In this video, Dorly de Freitas Buchi PhD, give us a good tip to start the voyage in to homeopathy science!!!
So, a few days ago, my youngest son told me that he wanted to understand a little about homeopathy. He wanted to know a little more about homeopathy. And, “what he should do?” “Where he should start?”
I am not a homeopath, I am biologist, but I also like history. And, I like to do research. But, I think for us to come to any clearer conclusion of any subject, we have to know this subject.
So, in fact, I can not say something good or bad without knowing the facts all around. So much so that there is a saying in Brazil that says “we will only know what you feel if you wear the same shoes to know where the callus tightens.”
And to get to know the facts better, you have to know a little of history. One has to put the creator of homeopathy, the person who has achieved this great insight to discover how to take the toxicity off of products that has a therapeutic effect. How did this person come to this conclusion? And the historical moment in which that person was inserted when he lived.
So, I told my son that he should start by studying Hannemann‘s life. First, to locate this human figure within a historical context, because no one lives alone, one lives within a social, economic, religious context. In short, what is around is always influencing, and the other thing, to know also, about the brilliant mind of this person. Because it is not all the people who lived at that time, that have had access to the same things, but they were not able to have the same insight. So it seems to me that a good start to trying to understand homeopathy is studying Hannemann‘s life.
Everyone who has studied a little history, who has seen films that relate well to that time of the nineteenth century, knows what Europe was like back then. And can understand how a doctor who lived at that time and sees the patients going to the hospital, they die more than the patients who are out of the hospital. That the patients, who are treated by a doctor, die in greater quantity than patients treated at home, with the affection of the family, with simple treatments. He ended up being disgusted with the medicine of the day. And he decided he was going to stop killing his patients. Then he would stop practicing.

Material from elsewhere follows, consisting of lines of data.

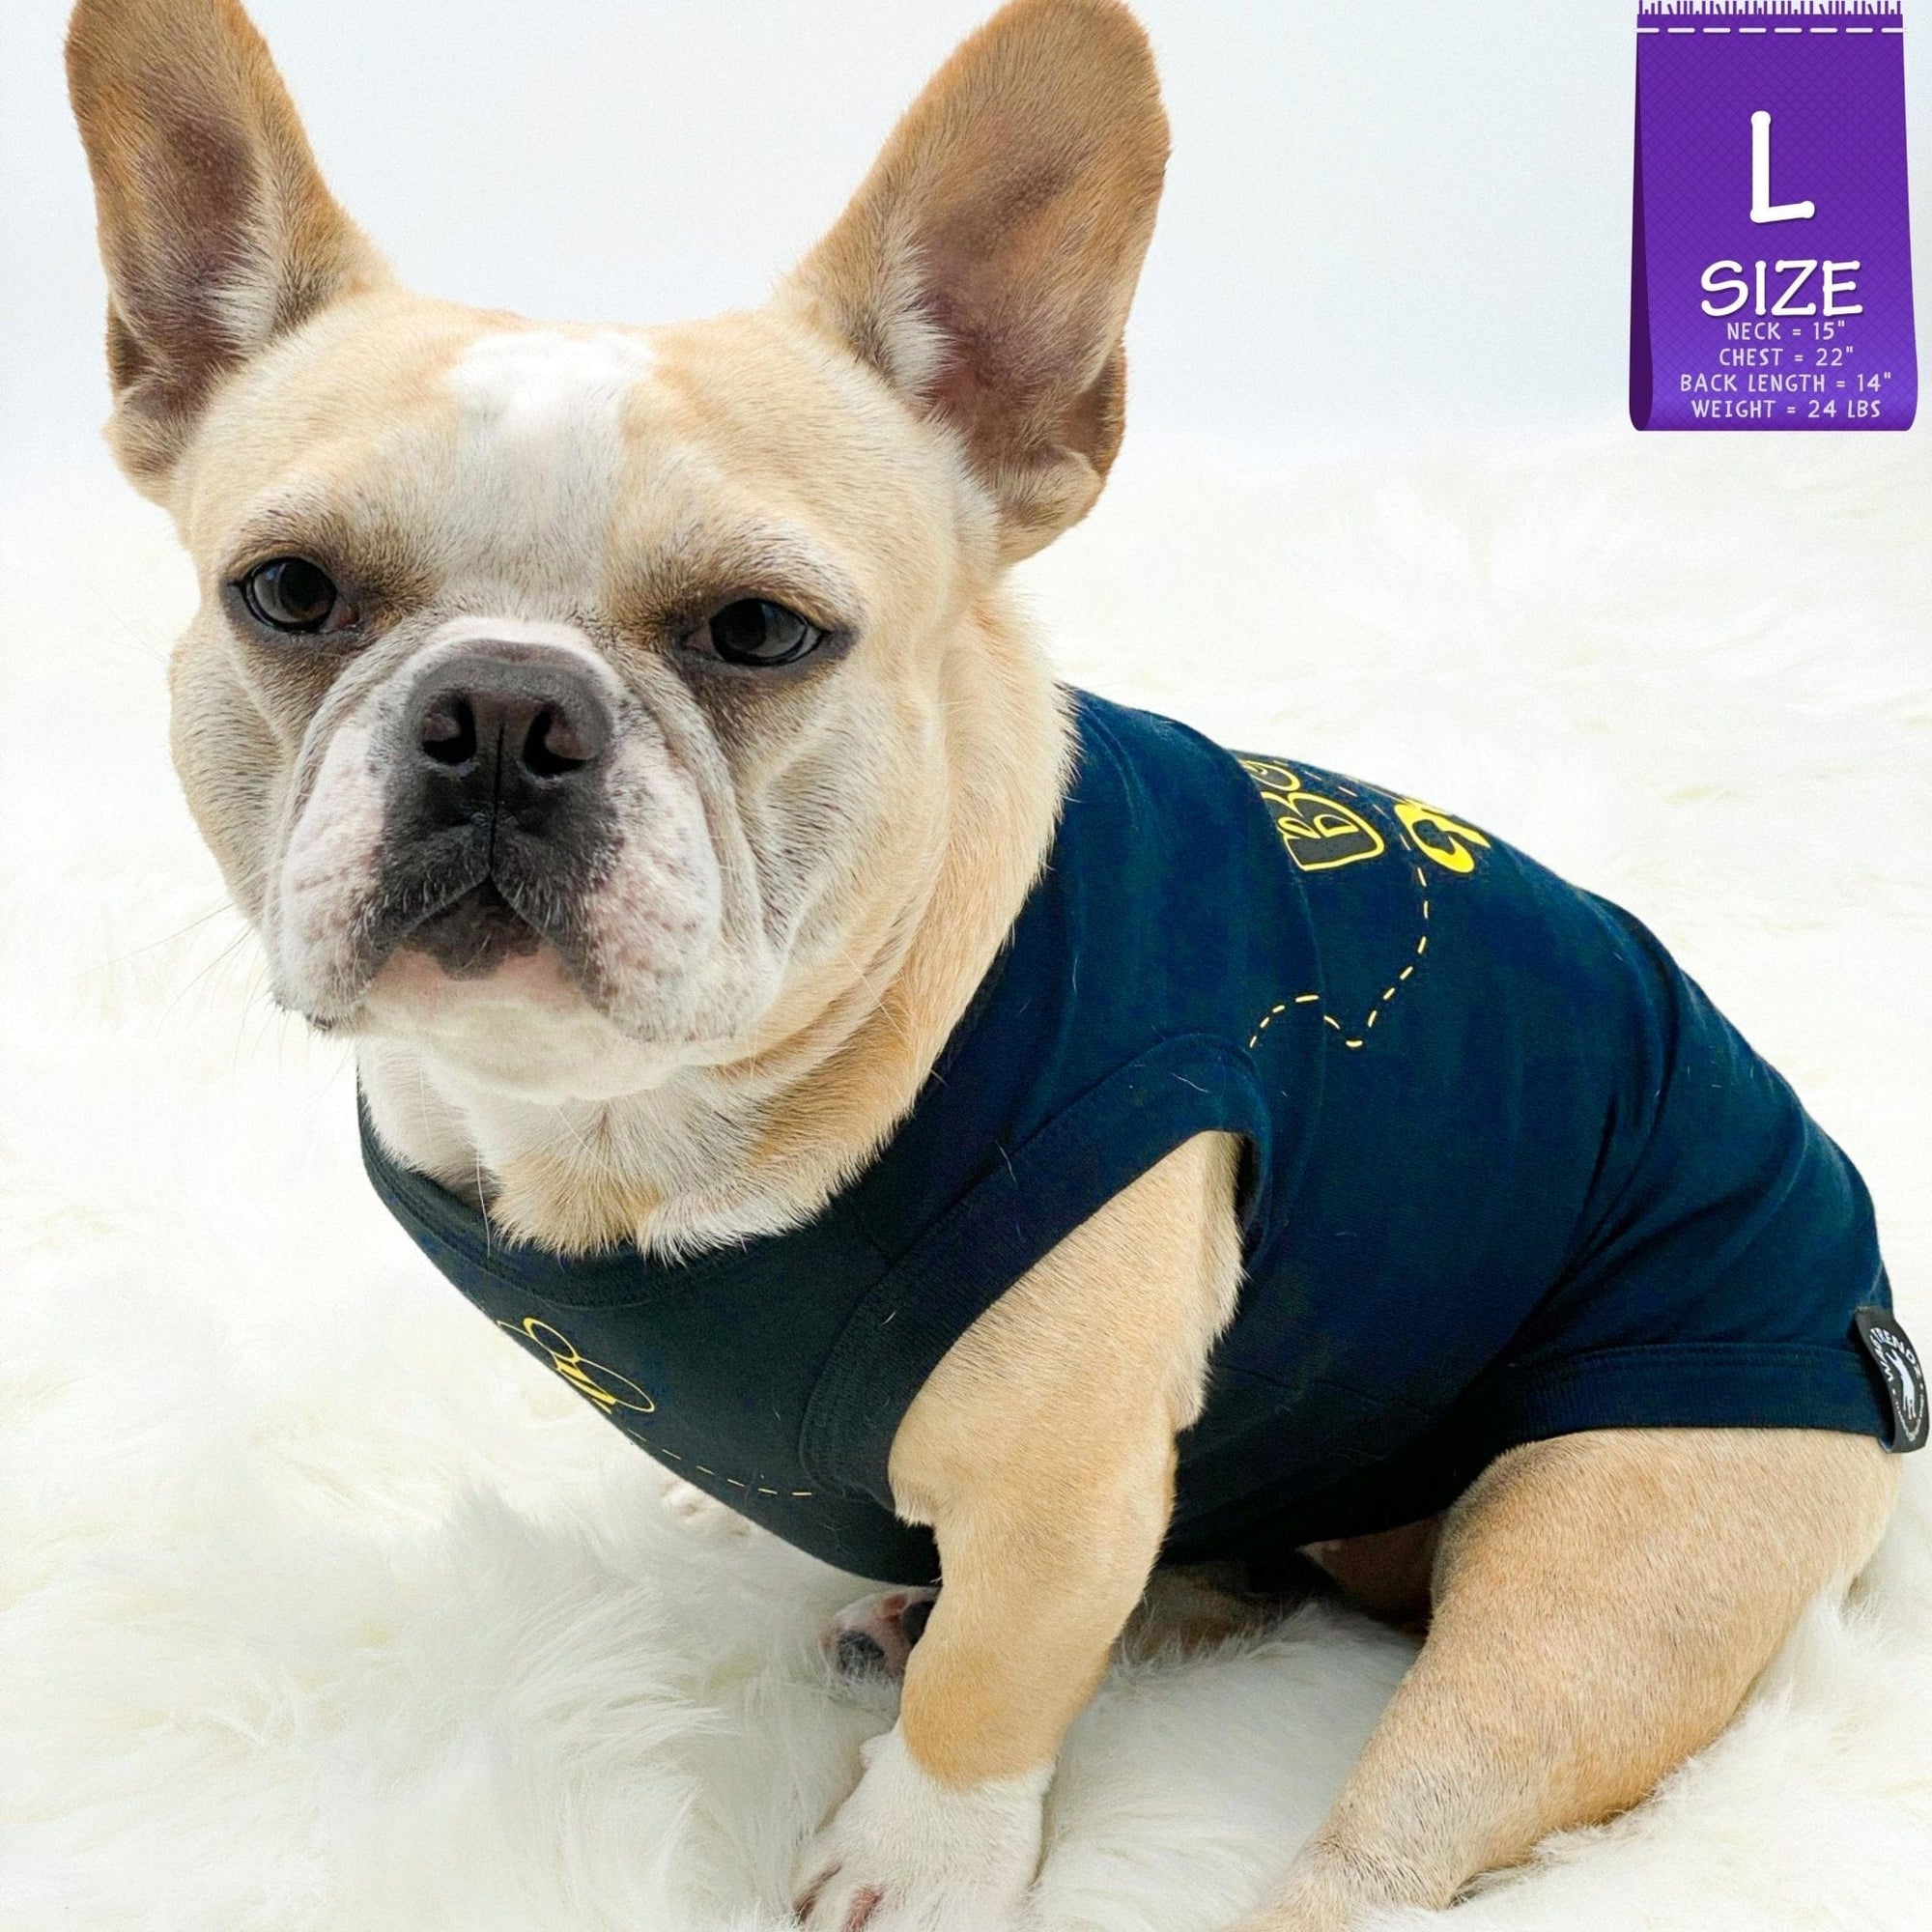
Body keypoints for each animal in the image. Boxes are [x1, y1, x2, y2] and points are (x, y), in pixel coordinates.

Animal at [66, 2, 1922, 1927]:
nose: (504, 712)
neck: (638, 1135)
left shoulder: (1063, 1501)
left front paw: (920, 1860)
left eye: (762, 632)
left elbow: (995, 1683)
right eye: (288, 593)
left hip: (1599, 1570)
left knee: (1398, 1810)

Because what existed at the time of therapy were aggressive rather than curative therapies. What he could do to support a large family he had? He could work with the nobles, at that time there was a relationship that was still a remnant of feudalism. There were great lords, palaces, castles, nobles …. and, a person who was a technician, as a doctor he was a technician, how could he earn money was by rendering service to those gentlemen.
And the service he was able to provide for these gentlemen was the translation service.
And, he could survive by doing translations for those nobles. He took the great classical books from Roman times as well as Greek philosophers, and translated so those nobles could have access, or at least they could pretend to their peers that they had read that.
With this, he made contact with several … He was not the first to speak of these things of high dilution. He made contact with other people who were also considered wise and who already spoke about it. The most famous of them is the Hippocrates. He was already talking about high dilutions and is considered the father of medicine to this day. The symbols of Hippocrates are used to this day in all medical courses.
Then, when he began to make translations of the books of Hippocrates, he saw that, much of what it contained there, it might be true until the time where he was.
And that for example, that probably lack of hygiene could be killing patients. Bleeding could be making it difficult for people to recover. Nowadays, we know that when blood is withdrawn from the person, the amount of leukocytes is decreasing, and therefore the quantity of defense cells.
At that time they had no idea. But, he could see that people could weaken, rather than recover, AND, they found more difficult getting their cure.
So, through those classic readings. This person, who in his twenties, knew twelve different languages. Which translated books of different origins. He has acquired a fantastic culture that we cannot calculate. Because nowadays, we no longer have access to that. We take it all superficially on Google. In fact, today, any questions we have, we enter into Google and have a summary.
That was not what he had. He had very thick books, with many pages, with drawings, with a difficult writing. And, not always with an accessible language. So he acquired a rare culture for that time and till for the current days.
And, why do I consider him a mastermind? Because he did not simply
And then, he began to do what we nowadays call science. He began experimenting. Repeat the experiments, repeat again, repeat.
And, what we do until today in the laboratory. He wrote down, minutely, everything he observed in the experiments. He wrote down everything the patients relayed to him. The changes that happened in the mood, changes that happened in the physical, in the emotional. He wrote carefully. And, he would repeat this experimentation in another individual, he noted carefully, so he was keeping records of those experiments.
And with these records, he managed to make a repertoire of the things they had in common between them. What is exactly like what we do today. I do not do experimentation for an individual. But, I do experimentation for many. In a cell plate I have 5 or 6 million cells. But, I have to make several little plaques, several little pieces to have a statistic.
All of compilated in will give me a statistic on the results that I am noting carefully. And that was what he did. With those results, where he could write it down everything and come out to conclusions, he set up a repertoire of each of the drugs he tested.
And, he was, let’s say, so obsessive inside his genius mind that almost all of the remedies that are used until nowadays have been tried carefully and compilated on the Hannemann’s age.